Medical Device Daily

In the latest chapter in its ongoing drive toward commercialization of its Hemopurifier, Aethlon Medical (San Diego) said it has submitted an investigational device exemption to the FDA requesting permission to initiate human safety studies as well as a treatment counter-measure against select category “A” bioterror threats.

Those bioterror threats now include Ebola hemorrhagic virus and Marburg hemorrhagic virus, Aethlon’s CEO/chairman James Joyce told Medical Device Daily.

“The IDE is focused directly on the treatment of Category A bioterror threats, and these are threats that the government feels have the highest likelihood of being weaponized as agents against our civilian and military population,” Joyce said.

Parallel to the safety studies, which the company has said will include 10 human subjects, will be in vitro tests in which human blood infected with these pathogens will be treated using the Hemopurifier to measure its effectiveness.

“From the standpoint of Category A pathogens, there are no efficacy studies that can be performed because from a humanitarian standpoint, you can’t expose humans to those pathogens,” he said.

The Hemopurifier is an extracorporeal device designed to treat people infected with drug and vaccine-resistant pathogens, including HIV. It is meant to mimic the natural immune response of clearing infectious viruses and toxins before the occurrence of cell and organ infection, the company said.

The company is not doing animal studies of its Hemopurifier cartridge. “One of the problems” in doing animal studies is that animal data does not always provide useful information for humans, Joyce said.

Aethlon’s cartridges are “only designed for the single-use removal of pathogens from blood [and] a means of augmenting the immune response to recover from infection of improve the performance of therapeutics when they do exist,” he said.

The Hemopurifier device is meant to mimic the natural immune response of clearing infectious viruses and toxins before the occurrence of cell and organ infection, the company said.
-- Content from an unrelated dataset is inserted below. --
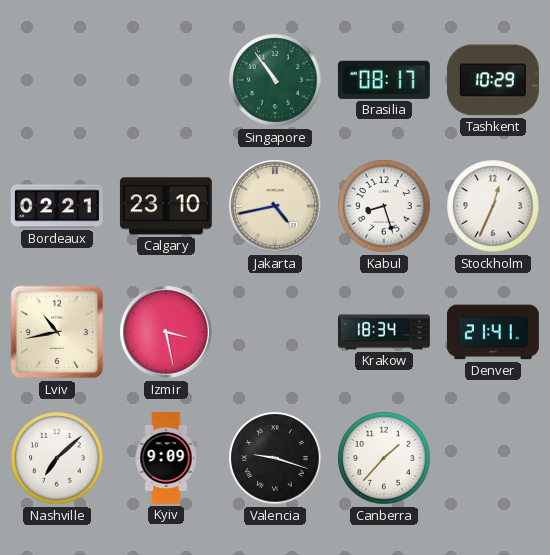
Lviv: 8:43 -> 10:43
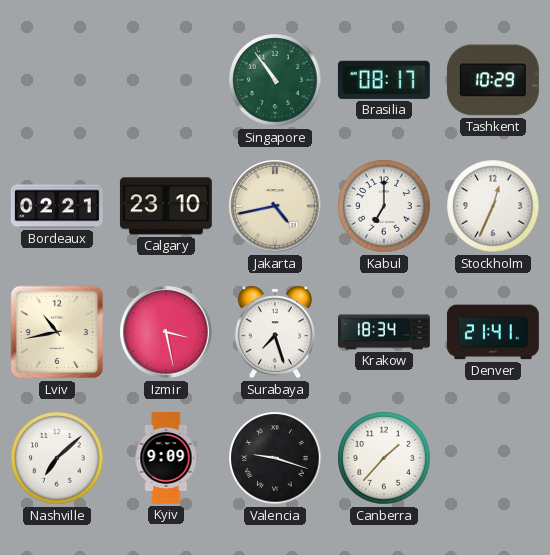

It is based on hollow fiber dialysis and affinity chromatography, the company said.

There are no existing therapeutics for such diseases as the Ebola virus. In fact, there are “only a few” facilities in the U.S. that will allow access for and handling of such pathogens. But Joyce said his company was fortunate enough to have relationships with “three of the four Biosafety Level 4 facilities,” facilities that do permit such pathogens within their labs.

The three labs Joyce was referring to are at the Centers for Disease Control and Prevention (CDC; Atlanta), USAMRIID (Fort Detrick, Maryland) and the Southwest Foundation for Biomedical Research (San Antonio).

He said in addition to the Ebola virus, the studies will also involve “other Category A viruses,” which he declined to discuss in detail.

At least since 2001, the company has bannered the Hemopurifier as potentially the first device that could be used to treat HIV infection. Indeed, in August, Joyce was invited to speak at The AIDS Institute’s Treatment Horizons Forum, held in conjunction with the XVI International AIDS Conference in Toronto (Medical Device Daily, Aug. 16, 2006).

At the time, Aethlon reported a human safety study for health-compromised individuals that had been conducted at the Apollo Hospital (Delhi, India) that included 24 Hemopurifier treatments, each lasting four hours without material adverse events.

The company also wants to use its device for treatment of influenza, including the possibly pandemic-producing Avian flu.

In reporting its IDE submission to the FDA, Aethlon also said that Nathan Levin, director of the Renal Research Institute (RRI; New York) has agreed to be principal investigator of the studies. The RRI is a joint venture between Fresenius Medical Care (Bad Homburg, Germany), which focuses on dialysis treatment, and Beth Israel Medical Center (New York). Aethlon said that its study is slated to be conducted at Beth Israel, pending internal review by the hospital.